__PROBLEM DESCRIPTION__.
Please copy out every row below word for word, leaving the pictures out of your answer.

DATA SHOWN: Begin

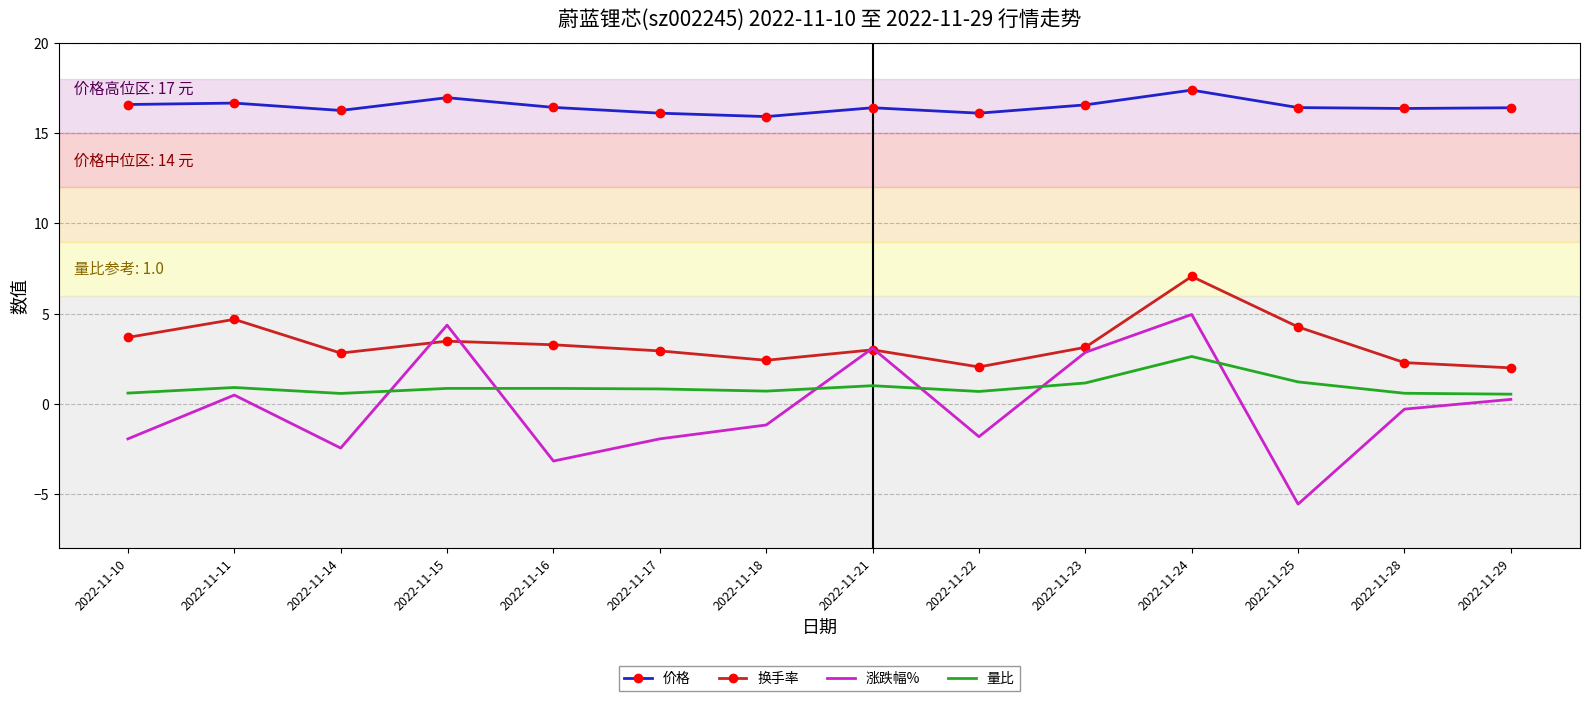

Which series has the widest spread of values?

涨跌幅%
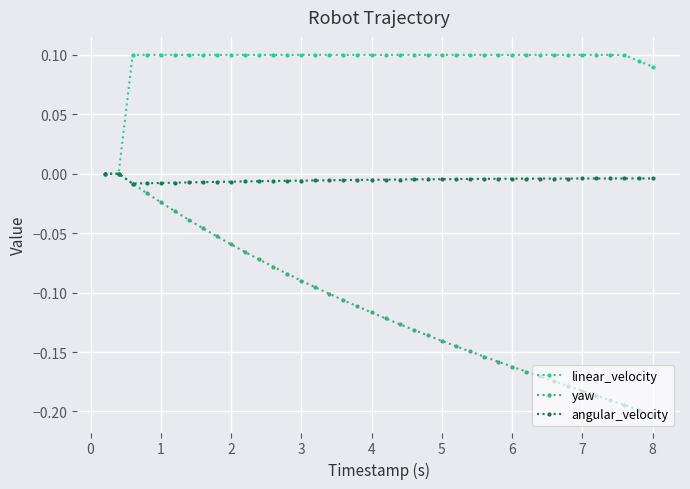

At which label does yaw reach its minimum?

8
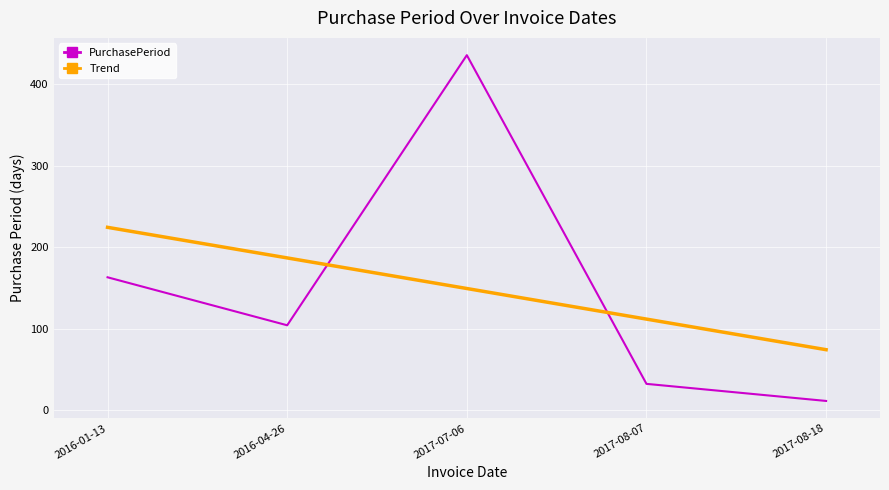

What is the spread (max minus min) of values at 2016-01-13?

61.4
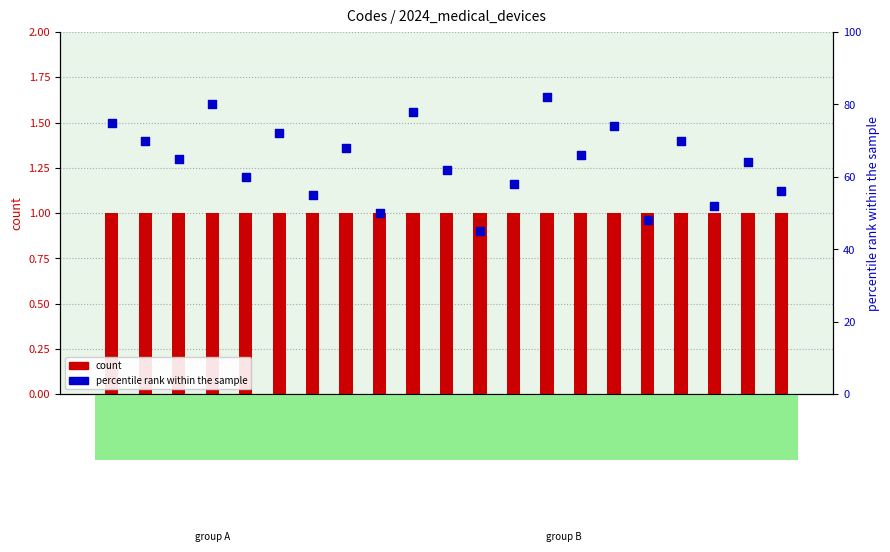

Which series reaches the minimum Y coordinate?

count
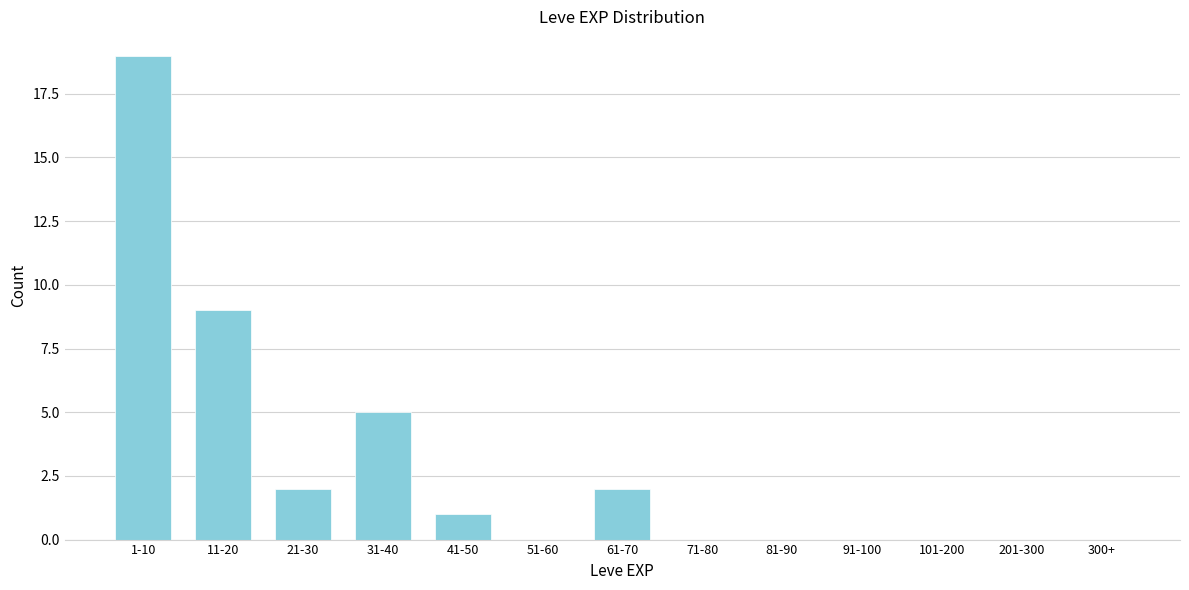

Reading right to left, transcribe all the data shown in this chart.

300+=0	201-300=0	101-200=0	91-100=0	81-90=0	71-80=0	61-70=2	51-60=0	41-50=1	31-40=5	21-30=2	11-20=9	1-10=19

DATA SHOWN: End

__EXERCISE SOLUTION__.
Which series has the widest spread of values?

涨跌幅%

At which label does yaw reach its minimum?

8

What is the spread (max minus min) of values at 2016-01-13?

61.4

Which series reaches the minimum Y coordinate?

count

Reading right to left, transcribe all the data shown in this chart.

300+=0	201-300=0	101-200=0	91-100=0	81-90=0	71-80=0	61-70=2	51-60=0	41-50=1	31-40=5	21-30=2	11-20=9	1-10=19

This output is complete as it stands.